Lösungsmittelhaltige Teilströme werden meist separat erfasst und thermisch verwertet. Behandeltes Wasser kann nach Einhaltung der Grenzwerte eingeleitet oder intern weiterverwendet werden. Salzreiche Ströme erfordern häufig zusätzliche Technologien wie Membranverfahren oder Eindampfung, wenn eine direkte Einleitung nicht möglich oder wirtschaftlich sinnvoll ist.
Industrielle Herausforderungen
Die Abwasserbehandlung in der chemischen Industrie ist stark von der Variabilität der Prozesse geprägt. Besonders anspruchsvoll ist die komplexe und wechselnde Abwasserzusammensetzung, die durch Produktwechsel, Batchbetrieb und unterschiedliche Synthesewege entsteht.

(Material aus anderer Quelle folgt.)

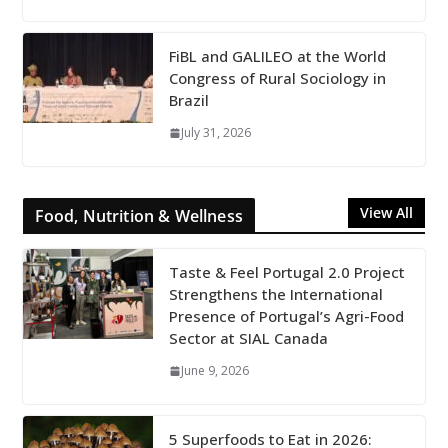
FiBL and GALILEO at the World
Congress of Rural Sociology in
Brazil
July 31, 2026
View All
Food, Nutrition & Wellness
Taste & Feel Portugal 2.0 Project
Strengthens the International
Presence of Portugal’s Agri-Food
Sector at SIAL Canada
June 9, 2026
5 Superfoods to Eat in 2026:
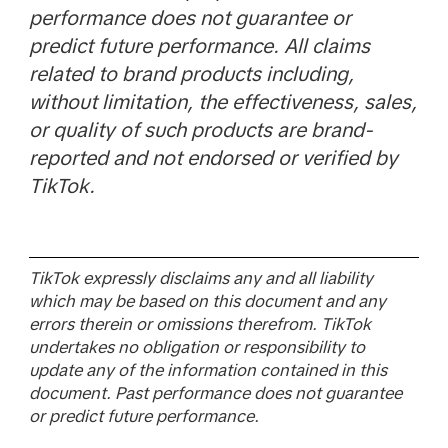
performance does not guarantee or
predict future performance. All claims
related to brand products including,
without limitation, the effectiveness, sales,
or quality of such products are brand-
reported and not endorsed or verified by
TikTok.
TikTok expressly disclaims any and all liability
which may be based on this document and any
errors therein or omissions therefrom. TikTok
undertakes no obligation or responsibility to
update any of the information contained in this
document. Past performance does not guarantee
or predict future performance.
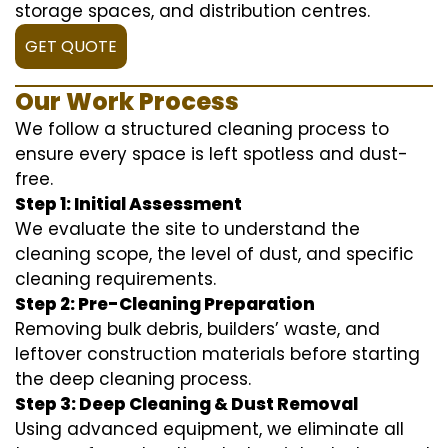
storage spaces, and distribution centres.
GET QUOTE
Our Work Process
We follow a structured cleaning process to
ensure every space is left spotless and dust-
free.
Step 1: Initial Assessment
We evaluate the site to understand the
cleaning scope, the level of dust, and specific
cleaning requirements.
Step 2: Pre-Cleaning Preparation
Removing bulk debris, builders’ waste, and
leftover construction materials before starting
the deep cleaning process.
Step 3: Deep Cleaning & Dust Removal
Using advanced equipment, we eliminate all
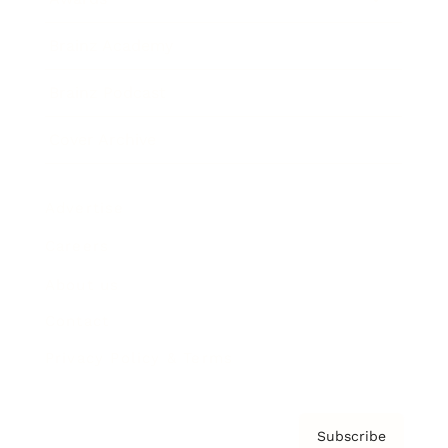
Brainz Academy
Brainz Podcast
Cover Archive
Advertise
Careers
About us
Contact
Privacy Policy & Terms
Subscribe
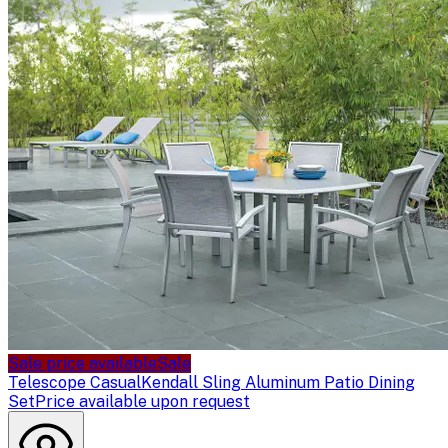
Sale price available
Sale
Telescope Casual
Kendall Sling Aluminum Patio Dining
Set
Price available upon request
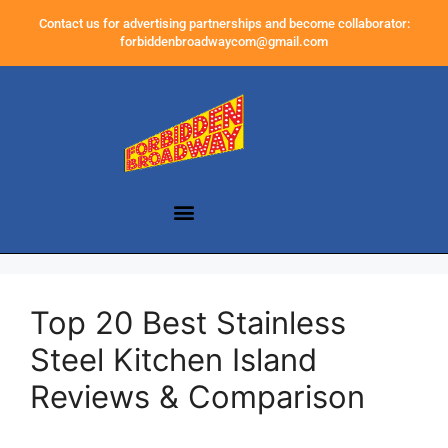
Contact us for advertising partnerships and become collaborator:
forbiddenbroadwaycom@gmail.com
Top 20 Best Stainless
Steel Kitchen Island
Reviews & Comparison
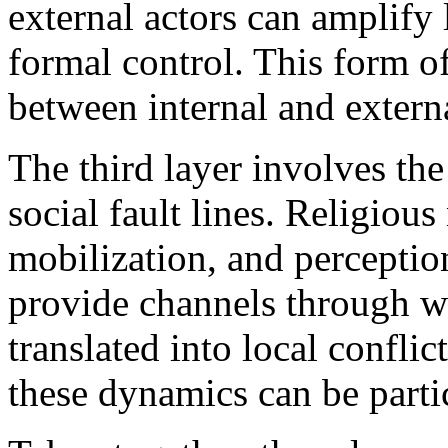
external actors can amplify
formal control. This form o
between internal and external
The third layer involves the
social fault lines. Religious
mobilization, and perception
provide channels through wh
translated into local conflict
these dynamics can be parti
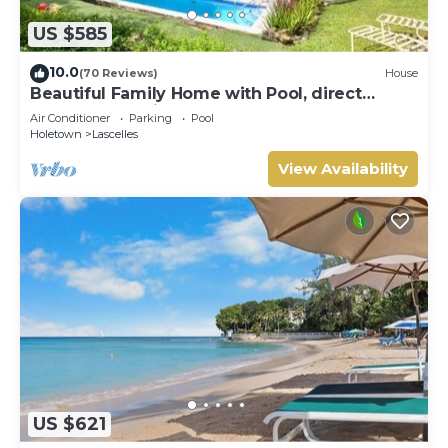
US $585
10.0
(70 Reviews)
House
Beautiful Family Home with Pool, direct
access to tennis courts.
Air Conditioner
Parking
Pool
Holetown
Lascelles
View Availability
US $621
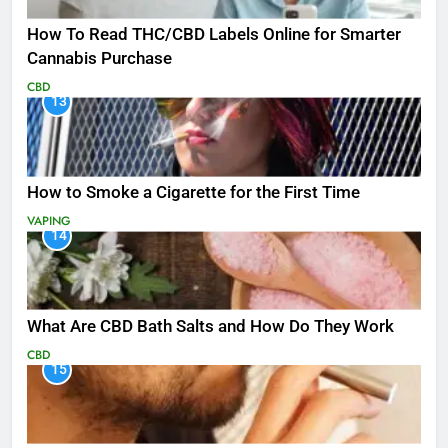
How To Read THC/CBD Labels Online for Smarter
Cannabis Purchase
CBD
13
How to Smoke a Cigarette for the First Time
VAPING
14
What Are CBD Bath Salts and How Do They Work
CBD
15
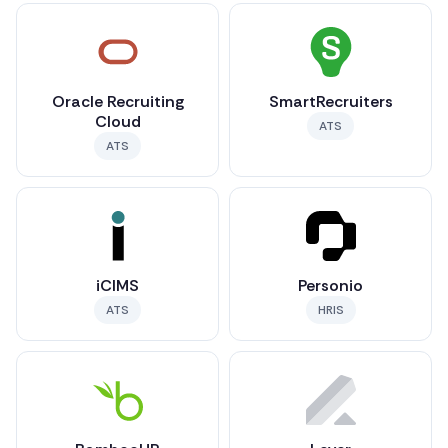
Oracle Recruiting
SmartRecruiters
Cloud
ATS
ATS
iCIMS
Personio
ATS
HRIS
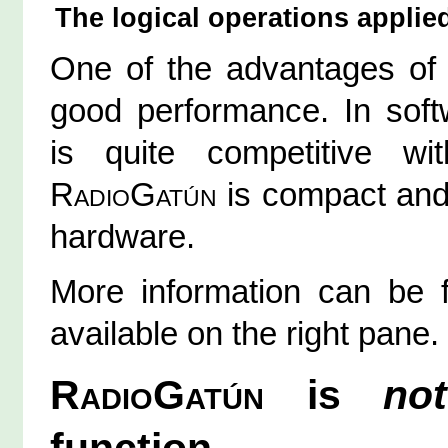
The logical operations applied 
One of the advantages o
good performance. In sof
is quite competitive w
RadioGatún
is compact and 
hardware.
More information can be f
available on the right pane.
RadioGatún
is
not
function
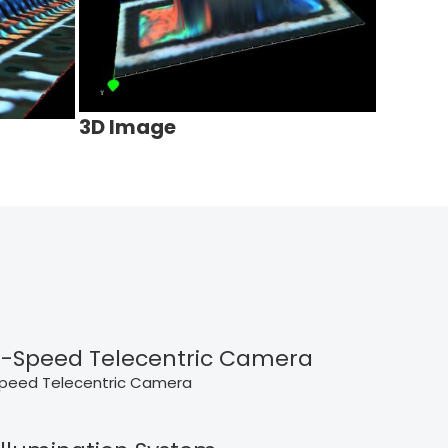
3D Image
-Speed Telecentric Camera
peed Telecentric Camera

Weitere zentrale Herausforderungen sind:
- Hohe Salz- und Leitfähigkeitsbelastungen, die biologische Verfahren einschränken
- Schwer abbaubare organische Stoffe, die kombinierte Behandlungskonzepte erfordern
- Zunehmende Regulierung von Spurenstoffen und PFAS
- Anforderungen an Wasserwiederverwendung und interne Kreislaufführung
Damit wird die Abwassertechnik nicht nur zur Entsorgungsaufgabe, sondern zu einem strategischen Bestandteil von Compliance, Nachhaltigkeit und Anlagenverfügbarkeit.
Gesetzliche Anforderungen
Für Abwässer aus der chemischen Industrie gelten umfangreiche gesetzliche und technische Vorgaben. Relevante Regelwerke sind insbesondere:
Welche Anforderungen konkret gelten, hängt vom Stoffprofil, der Einleitart und dem Standort ab.